■ PASSAGE GIVEN ■
====================

Top Challenges + Solutions for IT Leaders in the Age of AI

Scaling AI Lynn Heidmann

It goes without saying that when it comes to scaling AI, tooling, technology, and being able to go smoothly and efficiently from development or test into the real business are critical pieces, which is why IT teams play an integral role. Yet according to a Dataiku survey of 200 IT professionals, their biggest concern remains — naturally — security. 

Finding the right balance between governance and democratization, security and speed, is critical for the success of AI initiatives. This article will identify some of the top challenges IT managers must address to scale AI (and stay tuned for our next article on the most impactful steps they can take to spur organizational transformation).

Finding the Right Balance Between Auditability and Permission Management

Let’s be honest: the easiest way to ensure reliability and security is to make minimal changes, to err on the side of restricting rather than granting access, and to be vigilant about the adoption of new tools (especially those that promote increased access to data). In other words, the very idea of scaling AI through data democratization goes against many traditional security principles, so it’s natural that IT teams are cautious. 

However, too much caution can result in the rise of shadow IT (i.e., business units developing applications, infrastructure, or processes that circumvent central IT organizations), which is a particular risk when the business wants to move fast on scaling AI efforts. It is therefore important to be a part of the conversation, taking a step back when it comes to security to determine what makes sense in the context of democratization and how IT teams can both retain an appropriate amount of control while also giving the business the freedom to work with the data they need to optimize decision making.

When it comes to democratizing AI initiatives, security has two components: auditability and permission management, and they can be viewed as two ends of the spectrum with a sliding scale in the middle. Organizations that rely entirely on auditability give unrestricted access and then depend on those audit capabilities to ensure security. On the other end, organizations that rely entirely on permission management tightly control who has access to what at the source.

====================

■ EXERCISE 1 ■
Using the article on IT challenges in scaling AI, explain in one to three sentences why IT teams tend to be cautious about scaling AI through data democratization.
■ EXERCISE 2 ■
Carry the article on IT challenges in scaling AI forward from its last sentence.
These rows have nothing to do with the article on IT challenges in scaling AI.

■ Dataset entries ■
====================

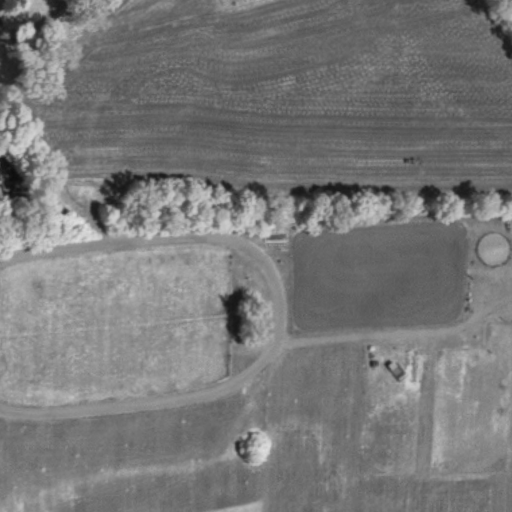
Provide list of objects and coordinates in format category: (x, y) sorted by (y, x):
road: (509, 2)
road: (27, 16)
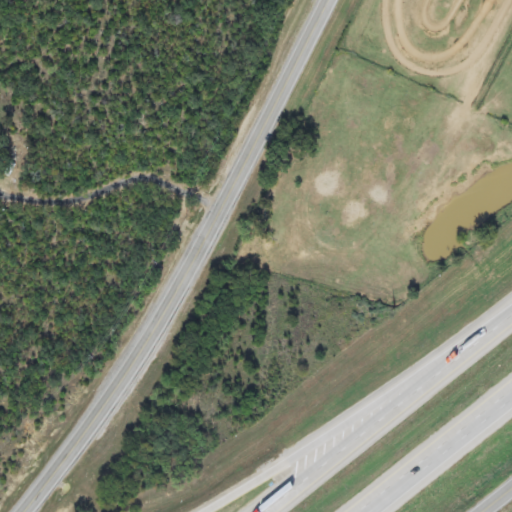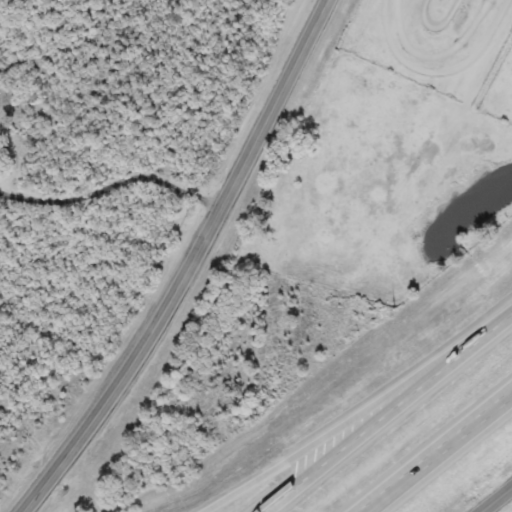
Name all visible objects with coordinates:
road: (116, 185)
road: (194, 265)
road: (359, 413)
road: (388, 413)
road: (435, 451)
road: (447, 456)
road: (499, 501)
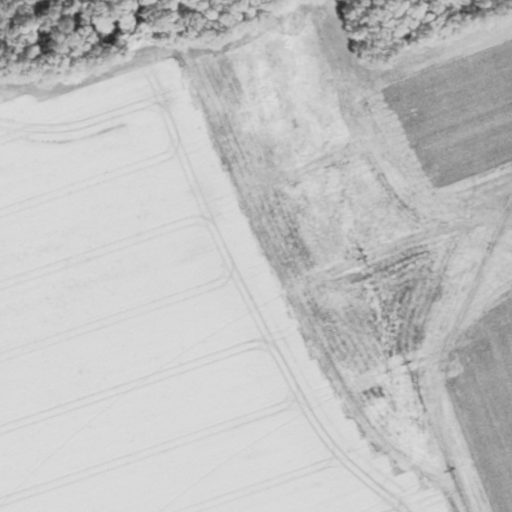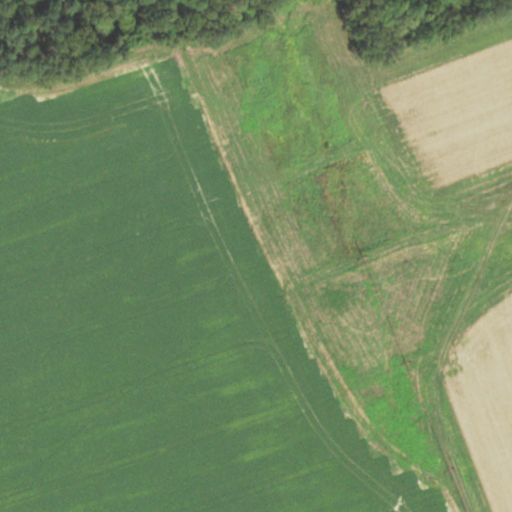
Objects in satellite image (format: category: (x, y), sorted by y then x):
road: (469, 297)
road: (444, 454)
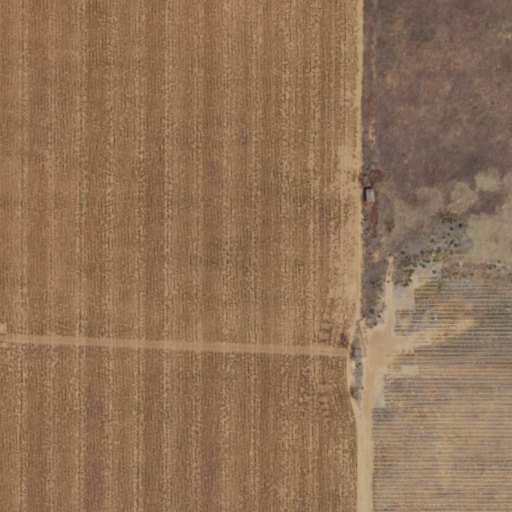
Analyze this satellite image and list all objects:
power tower: (346, 341)
road: (326, 412)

====================

■ TASK RESULT 1 ■
The easiest way to keep things reliable and secure is to make few changes, to restrict rather than grant access, and to be careful about new tools, especially ones that give more people access to data. Scaling AI through data democratization goes against these traditional security principles, so caution comes naturally.

■ TASK RESULT 2 ■
It’s important to recognize that auditability is a matter of setup — it’s a fixed cost when building a system. On the other hand, permissions have both a fixed cost and an ongoing cost of constant management, which requires lots of internal processes and tooling. When it comes to scaling AI, finding the appropriate balance between the two is the challenge for IT teams and their managers. 

Many positions along the auditability/permission management axis make sense, but it depends on what the business is, what kind of data it has (e.g., website data is less sensitive than financial data, and jet engine data is somewhere between the two), and what tradeoffs the business and IT teams are willing to make. 

In an ideal world, we would tell you based on Dataiku’s hundreds of clients what this ideal balance is, and the challenge would be solved. But the reality is that to scale AI, IT managers need to conduct their own cost/benefit analysis and determine where on the sale is right for their specific scenario (this balance might even be different for different business units). 

Deciding Which Technologies to Use

Innovation in IT and by IT teams is often more important to the scaling of AI than innovation in machine learning (ML) itself. That is, ultimately, most business problems won’t be solved by the latest, greatest, and fanciest ML techniques (like deep learning or neural networks), but rather by relatively classic techniques applied in smart ways to solve business issues. However, which technologies IT chooses for data processing, storage, etc., can make a big difference in the speed at which teams can execute on AI initiatives. 

That being said, it’s important for IT managers to embrace innovations and new technologies, but at the same time, to be very selective about which technologies they choose. Having a deep understanding of what the business is trying to achieve versus what the trendy technologies are made for (and what they can — or can’t — do) is critical.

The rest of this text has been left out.